Hi,
I've been concerned with Remote Desktop Session Hosts and graphics intensive applications like videos (although I wouldn't call videos graphics intensive when I think about CAD or computer games) for quite a while now. I've started with Windows 2008 R2 RemoteFX
and have moved on to Windows 2012 R2 and RDP 8 / 8.1 with adaptive encoding and H.264. And now I've come to Windows 2016 TP5 offering AVC 444 mode. In all versions I've experienced heavy problems when it comes to watching videos. Well, there was Multimedia
Redirection, offering a smooth video experience. But it only worked with Media Player and e.g. not with videos on the internet like on YouTube or with third party video players. Now it is completely removed from RDP 10 (https://blogs.technet.microsoft.com/enterprisemobility/2016/01/11/remote-desktop-protocol-rdp-10-avch-264-improvements-in-windows-10-and-windows-server-2016-technical-preview/).
But why is that low performance the case? RDSH switched to server side rendering with original RemoteFX, didn't it? So the client can not limit the server performance anymore. Ok, I understand, If the client is not fast enough in decoding the content sent
by the server, I will experience a bad video performance. But I've tried with the following setup:
- Server: Win 2016 TP5, 2 x Intel Xeon E5335 (each 4 cores, 2.0 GHz), 8 GByte of ram
I'm not sure, wether it supports PREFETCHW (required by Win 2016). It doesn't support SLAT, but is that really necessary for RDSH? - I don't use Hyper-V or VDI. - Client: mstsc.exe on Windows 10 (Version 1511 or later), modern Core i7 processor (8 cores? - at least 4 with HT)
- Gigabit network
I think the client's computing power is definitely high enough, mstsc shows maximum load of 12% (4k, fullscreen youtube video - OK, I don't expect that to work, but HD 1080p should at least be possible!). On the other hand, 12% is the magic load, assume
mstsc.exe had no multithreading capabilities. Then 12.5% would be the maximum load (showed by Task-Manager) to achieve on a 8 core machine (100% load on only one core.)
Well, the server's hardware is pretty outdated. But no 100% cpu load there. If the hardware was the limiting factor, I would expect such a high load to appear in Task-Manager. I known, this doesn't need to be right, but I've also tried on modern machines
with Xeon E5-2600 (v2/v3 ? - I don't remember) processors. Ok, I've used Windows 2012 R2 there, without 2016 improvements. Anyway, the video performance was bad.
One thing I've never tried was putting an aditional graphics card into the RDSH. Some people say, Win 2012 (R2 ??) and newer (?) would support this. I know, there's theRemote Session Environment - Use the hardware default graphics adapter for all Remote Desktop Services sessionsgpo, but I've actually never tried it. Again, I'm mostly talking about videos like HTML5 content, Adobe Flash Player or another (locally installed) video player.
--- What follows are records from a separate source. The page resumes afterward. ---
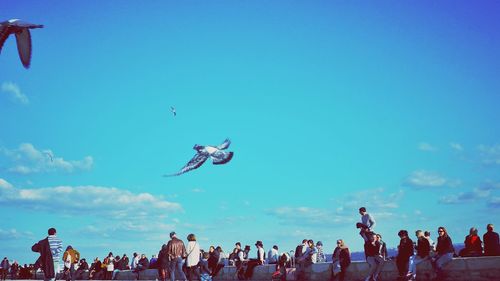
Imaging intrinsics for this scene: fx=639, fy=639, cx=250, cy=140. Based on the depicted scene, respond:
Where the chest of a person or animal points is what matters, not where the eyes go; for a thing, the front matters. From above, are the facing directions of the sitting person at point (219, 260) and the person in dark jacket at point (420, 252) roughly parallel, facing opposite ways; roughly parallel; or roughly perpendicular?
roughly parallel

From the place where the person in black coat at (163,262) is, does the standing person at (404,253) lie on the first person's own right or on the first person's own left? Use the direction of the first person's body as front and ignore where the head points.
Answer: on the first person's own right

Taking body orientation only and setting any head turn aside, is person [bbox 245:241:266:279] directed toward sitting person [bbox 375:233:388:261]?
no

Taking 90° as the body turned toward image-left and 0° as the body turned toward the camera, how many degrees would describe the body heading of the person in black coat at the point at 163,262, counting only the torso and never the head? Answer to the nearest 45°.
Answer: approximately 180°

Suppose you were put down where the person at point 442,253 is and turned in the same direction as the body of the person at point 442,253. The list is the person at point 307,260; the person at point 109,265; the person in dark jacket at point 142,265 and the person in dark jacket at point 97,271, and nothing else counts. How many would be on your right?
4

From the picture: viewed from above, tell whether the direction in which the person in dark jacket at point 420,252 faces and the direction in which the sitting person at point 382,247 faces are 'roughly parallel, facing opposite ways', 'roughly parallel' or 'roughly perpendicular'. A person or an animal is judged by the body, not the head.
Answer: roughly parallel

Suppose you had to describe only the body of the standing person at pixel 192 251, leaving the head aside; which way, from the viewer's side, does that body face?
away from the camera
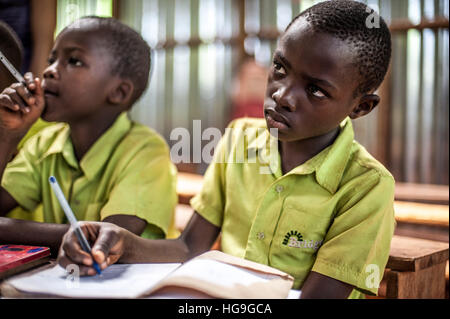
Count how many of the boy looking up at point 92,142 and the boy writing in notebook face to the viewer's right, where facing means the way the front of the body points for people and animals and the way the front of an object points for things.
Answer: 0

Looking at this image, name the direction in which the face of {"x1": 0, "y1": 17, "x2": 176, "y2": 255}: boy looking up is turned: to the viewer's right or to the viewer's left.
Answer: to the viewer's left

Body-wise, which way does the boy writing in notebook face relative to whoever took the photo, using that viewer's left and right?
facing the viewer and to the left of the viewer

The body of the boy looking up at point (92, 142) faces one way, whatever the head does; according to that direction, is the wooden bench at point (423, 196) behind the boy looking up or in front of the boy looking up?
behind
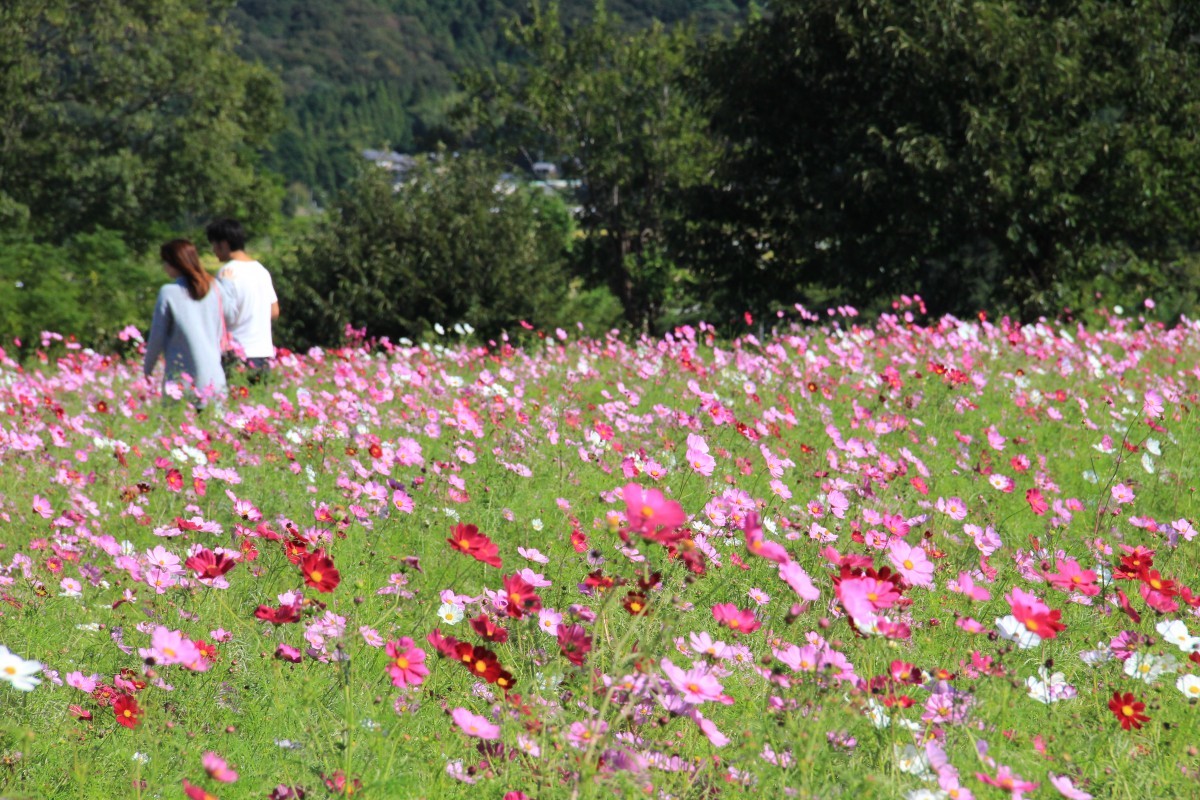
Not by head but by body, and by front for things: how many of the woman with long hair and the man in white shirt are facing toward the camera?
0

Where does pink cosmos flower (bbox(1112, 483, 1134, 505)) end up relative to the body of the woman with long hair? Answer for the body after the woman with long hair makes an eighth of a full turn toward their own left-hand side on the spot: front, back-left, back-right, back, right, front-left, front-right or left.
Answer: back-left

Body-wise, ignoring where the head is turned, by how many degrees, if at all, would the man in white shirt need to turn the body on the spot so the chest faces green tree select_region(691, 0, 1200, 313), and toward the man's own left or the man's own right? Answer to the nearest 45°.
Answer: approximately 90° to the man's own right

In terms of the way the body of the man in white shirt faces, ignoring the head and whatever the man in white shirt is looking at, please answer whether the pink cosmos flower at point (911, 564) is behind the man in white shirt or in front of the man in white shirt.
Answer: behind

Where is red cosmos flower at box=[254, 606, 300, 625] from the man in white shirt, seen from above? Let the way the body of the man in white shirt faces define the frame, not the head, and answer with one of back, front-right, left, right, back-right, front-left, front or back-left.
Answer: back-left

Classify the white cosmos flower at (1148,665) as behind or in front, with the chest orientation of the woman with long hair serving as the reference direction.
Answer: behind

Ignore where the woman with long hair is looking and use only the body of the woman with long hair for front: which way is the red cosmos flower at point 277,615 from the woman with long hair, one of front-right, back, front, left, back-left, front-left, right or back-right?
back-left

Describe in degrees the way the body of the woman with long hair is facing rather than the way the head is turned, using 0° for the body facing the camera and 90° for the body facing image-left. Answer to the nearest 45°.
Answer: approximately 135°

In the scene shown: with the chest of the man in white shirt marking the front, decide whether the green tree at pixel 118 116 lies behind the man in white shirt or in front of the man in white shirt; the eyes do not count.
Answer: in front

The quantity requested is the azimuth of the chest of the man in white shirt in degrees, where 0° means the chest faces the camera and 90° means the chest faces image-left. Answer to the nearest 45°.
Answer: approximately 135°

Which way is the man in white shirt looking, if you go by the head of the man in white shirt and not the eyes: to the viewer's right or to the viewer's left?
to the viewer's left
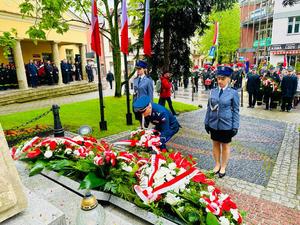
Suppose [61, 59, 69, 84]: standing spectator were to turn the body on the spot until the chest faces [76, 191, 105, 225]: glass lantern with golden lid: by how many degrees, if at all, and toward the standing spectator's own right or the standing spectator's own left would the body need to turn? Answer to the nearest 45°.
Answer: approximately 45° to the standing spectator's own right

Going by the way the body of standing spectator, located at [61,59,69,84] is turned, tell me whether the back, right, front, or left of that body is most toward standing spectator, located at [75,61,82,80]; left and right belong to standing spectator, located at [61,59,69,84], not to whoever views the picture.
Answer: left

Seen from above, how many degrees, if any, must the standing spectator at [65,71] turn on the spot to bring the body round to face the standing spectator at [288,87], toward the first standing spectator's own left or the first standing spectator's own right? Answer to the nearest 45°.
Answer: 0° — they already face them

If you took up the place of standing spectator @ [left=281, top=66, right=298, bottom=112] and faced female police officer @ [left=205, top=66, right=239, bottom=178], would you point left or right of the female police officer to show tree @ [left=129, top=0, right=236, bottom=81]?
right

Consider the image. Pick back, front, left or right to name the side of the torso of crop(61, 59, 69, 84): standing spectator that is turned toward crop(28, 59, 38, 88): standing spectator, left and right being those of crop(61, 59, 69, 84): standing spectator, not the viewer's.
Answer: right

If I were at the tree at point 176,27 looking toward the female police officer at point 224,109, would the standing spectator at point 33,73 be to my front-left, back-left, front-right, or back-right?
back-right

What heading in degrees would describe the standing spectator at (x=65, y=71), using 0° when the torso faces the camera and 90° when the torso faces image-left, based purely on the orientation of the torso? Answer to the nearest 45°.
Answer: approximately 315°
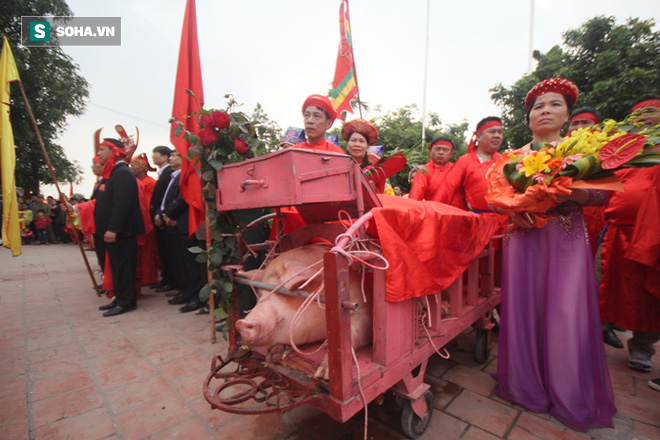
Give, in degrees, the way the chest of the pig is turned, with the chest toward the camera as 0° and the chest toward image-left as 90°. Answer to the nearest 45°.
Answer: approximately 45°

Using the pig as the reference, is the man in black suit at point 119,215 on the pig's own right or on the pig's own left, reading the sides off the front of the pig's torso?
on the pig's own right
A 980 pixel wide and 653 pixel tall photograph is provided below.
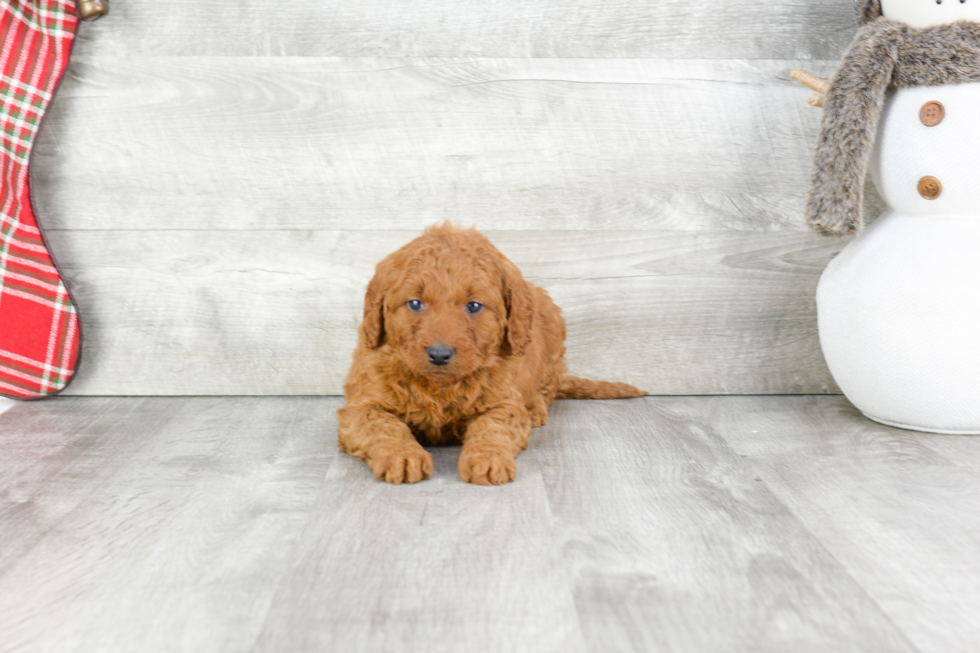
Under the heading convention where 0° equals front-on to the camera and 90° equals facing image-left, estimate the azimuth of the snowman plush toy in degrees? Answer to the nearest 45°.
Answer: approximately 0°

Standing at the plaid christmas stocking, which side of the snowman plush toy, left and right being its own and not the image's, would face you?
right

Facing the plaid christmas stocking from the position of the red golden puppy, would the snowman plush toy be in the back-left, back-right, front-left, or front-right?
back-right

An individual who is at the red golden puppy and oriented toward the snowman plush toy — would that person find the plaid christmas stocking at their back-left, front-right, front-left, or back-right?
back-left

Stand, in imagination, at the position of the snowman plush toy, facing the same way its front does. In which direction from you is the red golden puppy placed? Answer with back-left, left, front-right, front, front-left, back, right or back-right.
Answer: front-right
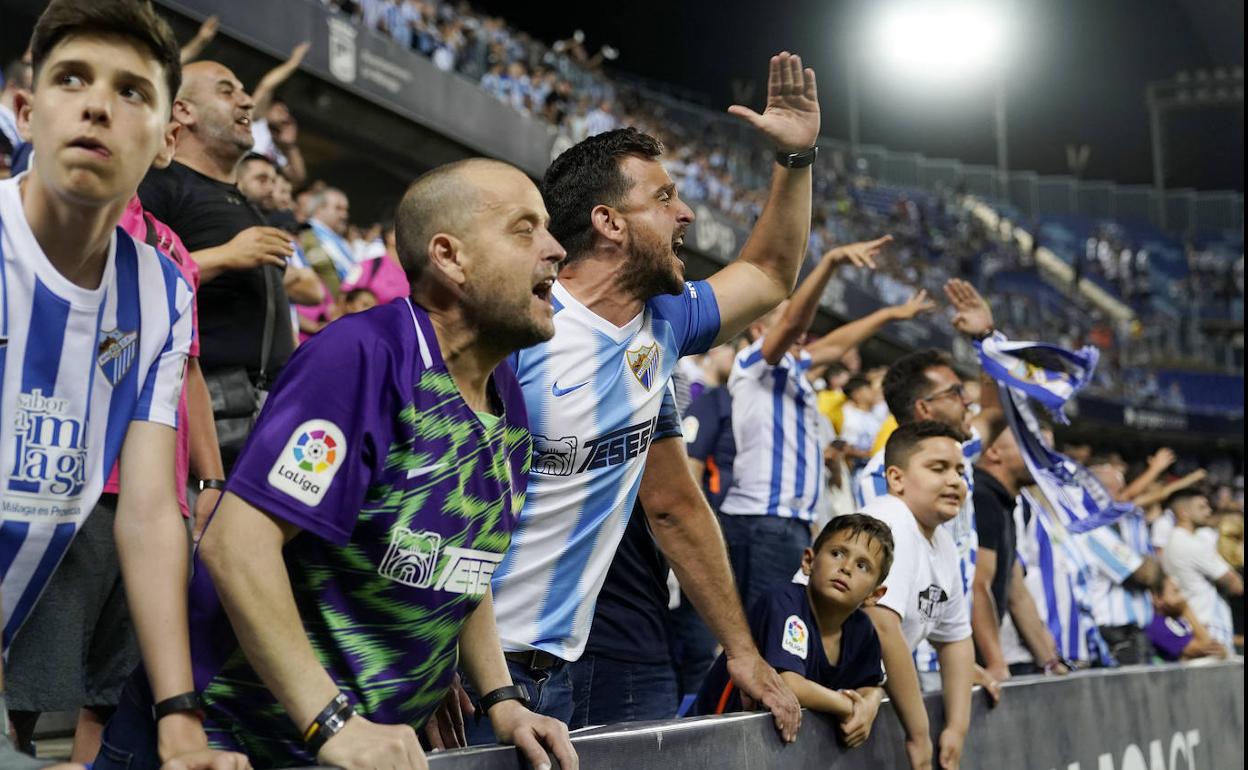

To clarify this, with 'bad performance' I'm talking about stocking videos, artifacts, low fps and such things.
Additionally, video games (unfortunately I've tried with OpenGL ones only) are with ~1 fps completely unplayable. But I understand that games use the gpu which is not available in RDSH sessions. Those might not be the target application of RDSH, too. One
thing I've realized is that the highest cpu load is with the game itself and not with the RDSH service (svchost.exe instance ?!). The same behaviour is true for videos - the highest load is with the browser, e.g..
But why is that the case? I just can't get it, because my fairly old Core2 Duo system can decode 1280x1024 HTML5 and Flash Content fluently without using the hardware decoder. In an RDSH session that is impossible. Well, it improved over the last few years
with RemoteFX etc., but it is not as good as if I open the browser on the RDP client computer and go with this. - What am I doing wrong?
I would be really happy about any advice or explanation! Please correct me at any point if I'm wrong!